Sarah Youngs Andachtsbuch Jesus Calling (dt. Ausgabe: Ich bin bei Dir: 366 Liebesbriefe von Jesus) ist ein Phänomen. Obwohl die Entstehung des Buches allerlei Fragen aufwirft, lässt es sich seit Jahren hervorragend verkaufen. Leider.

Tim Challis erklärt, warum das Buch gefährlich ist:

Das Buch Jesus Calling gibt es nur, weil Sarah Young eine tiefe Sehnsucht danach hatte, neben der Bibel noch mehr von Gott zu hören.
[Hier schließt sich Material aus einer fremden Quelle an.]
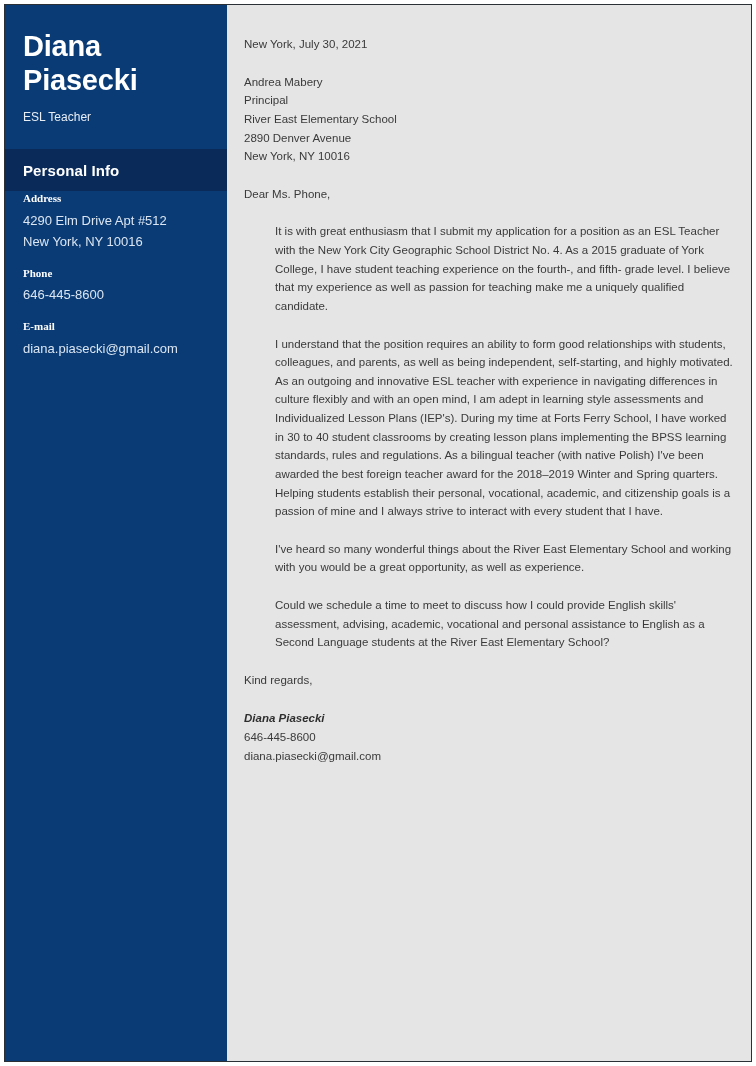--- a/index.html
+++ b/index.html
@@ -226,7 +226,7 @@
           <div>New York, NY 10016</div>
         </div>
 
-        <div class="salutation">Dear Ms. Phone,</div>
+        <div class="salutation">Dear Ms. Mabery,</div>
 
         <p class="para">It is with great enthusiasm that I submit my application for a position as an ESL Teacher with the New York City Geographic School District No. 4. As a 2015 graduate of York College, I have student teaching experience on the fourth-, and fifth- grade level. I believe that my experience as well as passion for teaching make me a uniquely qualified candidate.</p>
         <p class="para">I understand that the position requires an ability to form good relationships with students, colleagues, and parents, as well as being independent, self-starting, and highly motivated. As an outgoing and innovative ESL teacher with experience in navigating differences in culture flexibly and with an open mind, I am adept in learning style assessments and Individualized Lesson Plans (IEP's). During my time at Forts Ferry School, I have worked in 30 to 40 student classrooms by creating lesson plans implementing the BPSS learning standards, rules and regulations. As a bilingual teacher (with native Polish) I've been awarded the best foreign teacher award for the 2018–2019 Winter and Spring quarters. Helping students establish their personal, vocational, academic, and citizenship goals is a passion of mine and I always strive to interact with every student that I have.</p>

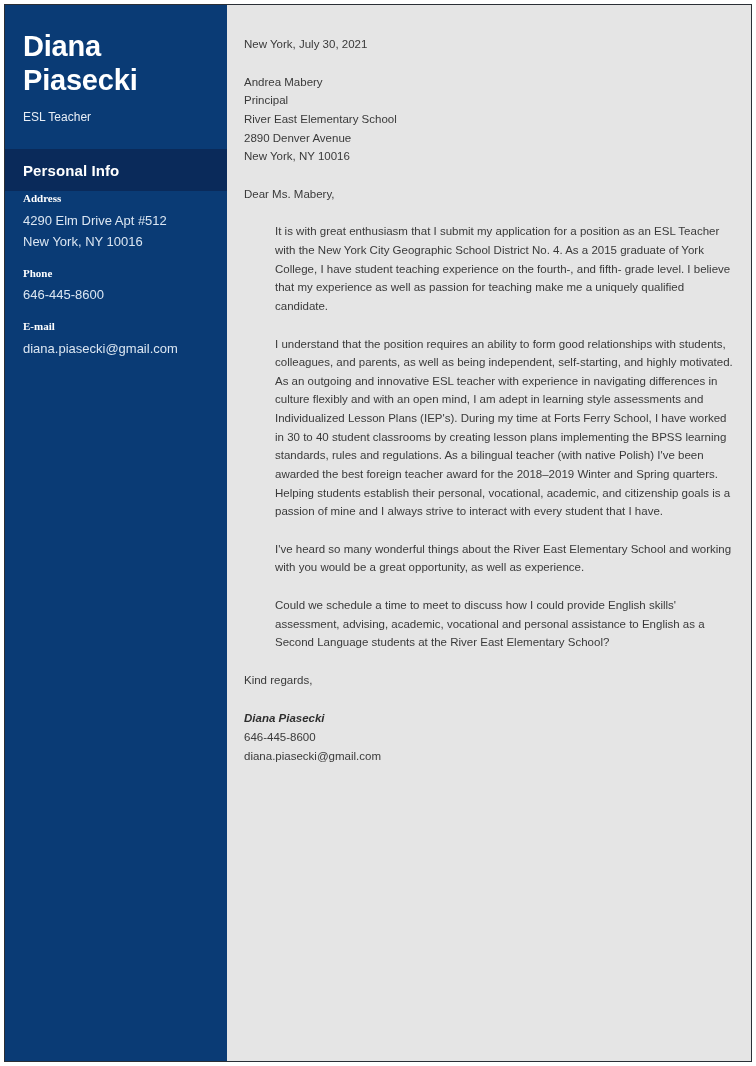--- a/index.html
+++ b/index.html
@@ -114,7 +114,7 @@
     font-family: Liberation Serif, serif;
   }
   .info-value {
-    font-size: 13px;
+    font-size: 16px;
     color: #dbe6f2;
     line-height: 1.62;
   }

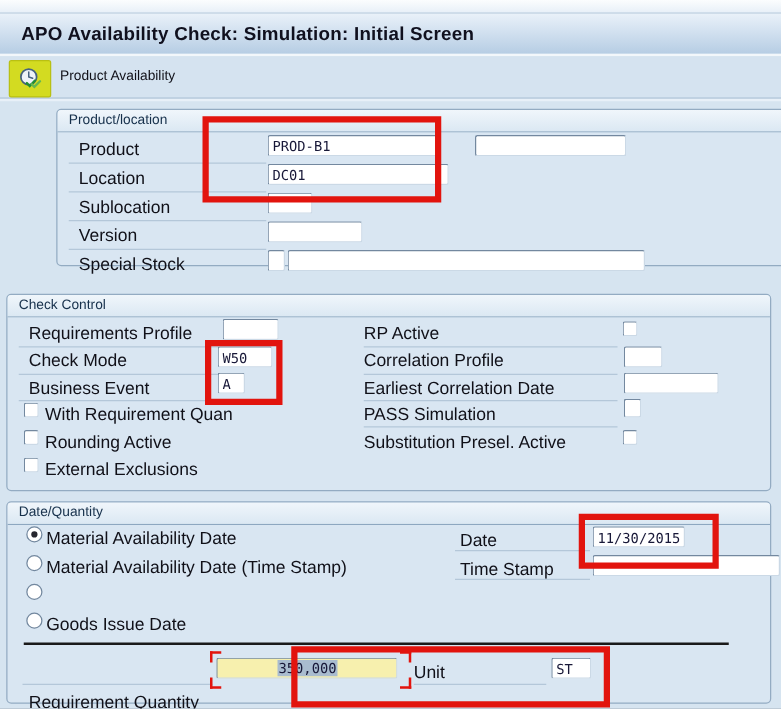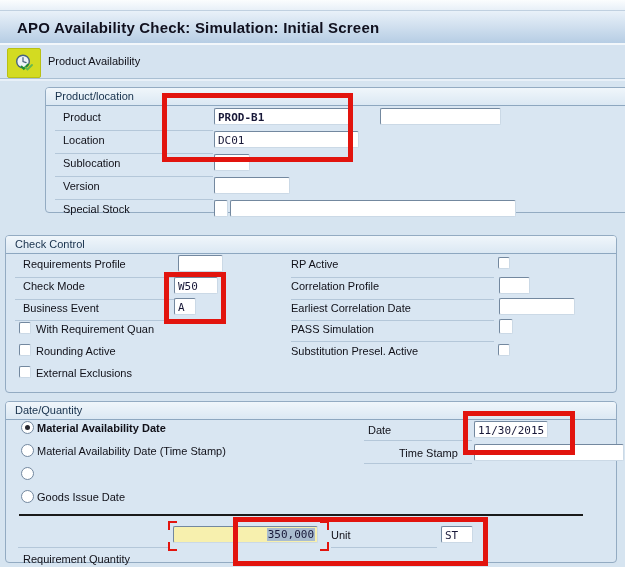--- a/index.html
+++ b/index.html
@@ -53,7 +53,7 @@
   .group-title {
     position:absolute; left:9px; top:2px; font-size:11px; color:#16304b; white-space:nowrap;
   }
-  .lbl { position:absolute; font-size:11px; color:#101018; white-space:nowrap; }
+  .lbl { position:absolute; font-size:14px; color:#101018; white-space:nowrap; }
   .ul  { position:absolute; height:1px; background:#b4c7d9; }
   .fld {
     position:absolute; height:17px; box-sizing:border-box;

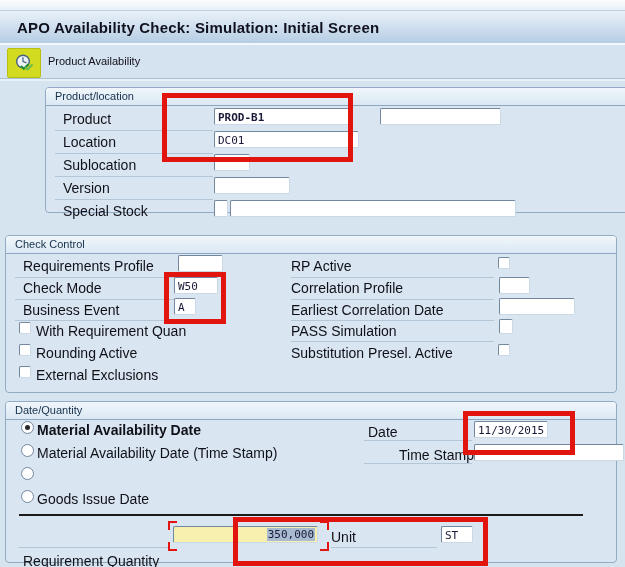--- a/index.html
+++ b/index.html
@@ -117,7 +117,7 @@
     <span class="group-title">Product/location</span>
 
     <span class="lbl" style="left:17px; top:23px;">Product</span>
-    <input class="fld" style="left: 168px; top: 20px; width: 137px; font-weight: bold;" value="PROD-B1">
+    <input class="fld" style="left: 168px; top: 20px; width: 137px;" value="PROD-B1">
     <input class="fld" style="left: 334px; top: 20px; width: 121px;" value="">
     <div class="ul" style="left:9px; top:42px; width:158px;"></div>
 

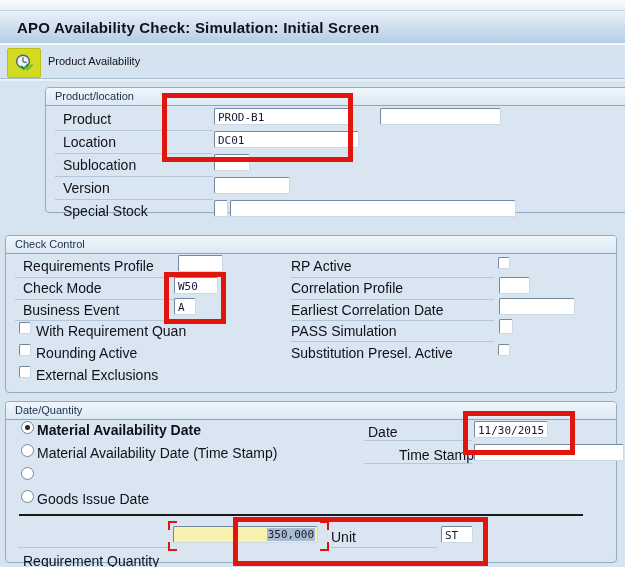--- a/index.html
+++ b/index.html
@@ -188,7 +188,7 @@
     <span class="group-title">Date/Quantity</span>
 
     <div class="radio selected" style="left:15px; top:19px;"></div>
-    <span class="lbl" style="left:31px; top:20px;font-weight:bold;">Material Availability Date</span>
+    <span class="lbl" style="left:31px; top:20px;">Material Availability Date</span>
 
     <div class="radio" style="left:15px; top:42px;"></div>
     <span class="lbl" style="left:31px; top:43px;">Material Availability Date (Time Stamp)</span>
In der Einführung schreibt sie, wie Jesus Calling entstand: „Im folgenden Jahr fragte ich mich, ob ich in den Zeiten, in denen ich vor Gott still wurde, auch Botschaften empfangen könnte. Ich hatte schon seit Jahren Gebetstagebücher verfasst, aber es war eine einseitige Kommunikation gewesen: Der Einzige, der hier sprach, war ich. Ich wusste, dass Gott durch die Bibel zu mir spricht, aber ich sehnte mich nach mehr. Immer mehr wollte ich hören, was Gott mir an einem bestimmten Tag persönlich zu sagen hat.“ Mit diesen wenigen Sätzen erzeugt sie eine unnötige Konkurrenz zwischen ihrer Offenbarung und dem, was die Bibel in 2. Timotheus 3,16-17 sagt: „Denn alle Schrift, von Gott eingegeben, ist nütze zur Lehre, zur Zurechtweisung, zur Besserung, zur Erziehung in der Gerechtigkeit, dass der Mensch Gottes vollkommen sei, zu allem guten Werk geschickt.“ Von seinem Geist und Wesen ist ihr Buch biblisch nicht einzuordnen. Von der Bibel her gesehen ist es weder erforderlich noch gibt es einen Grund, ein solches Buch zu erwarten oder zu beachten.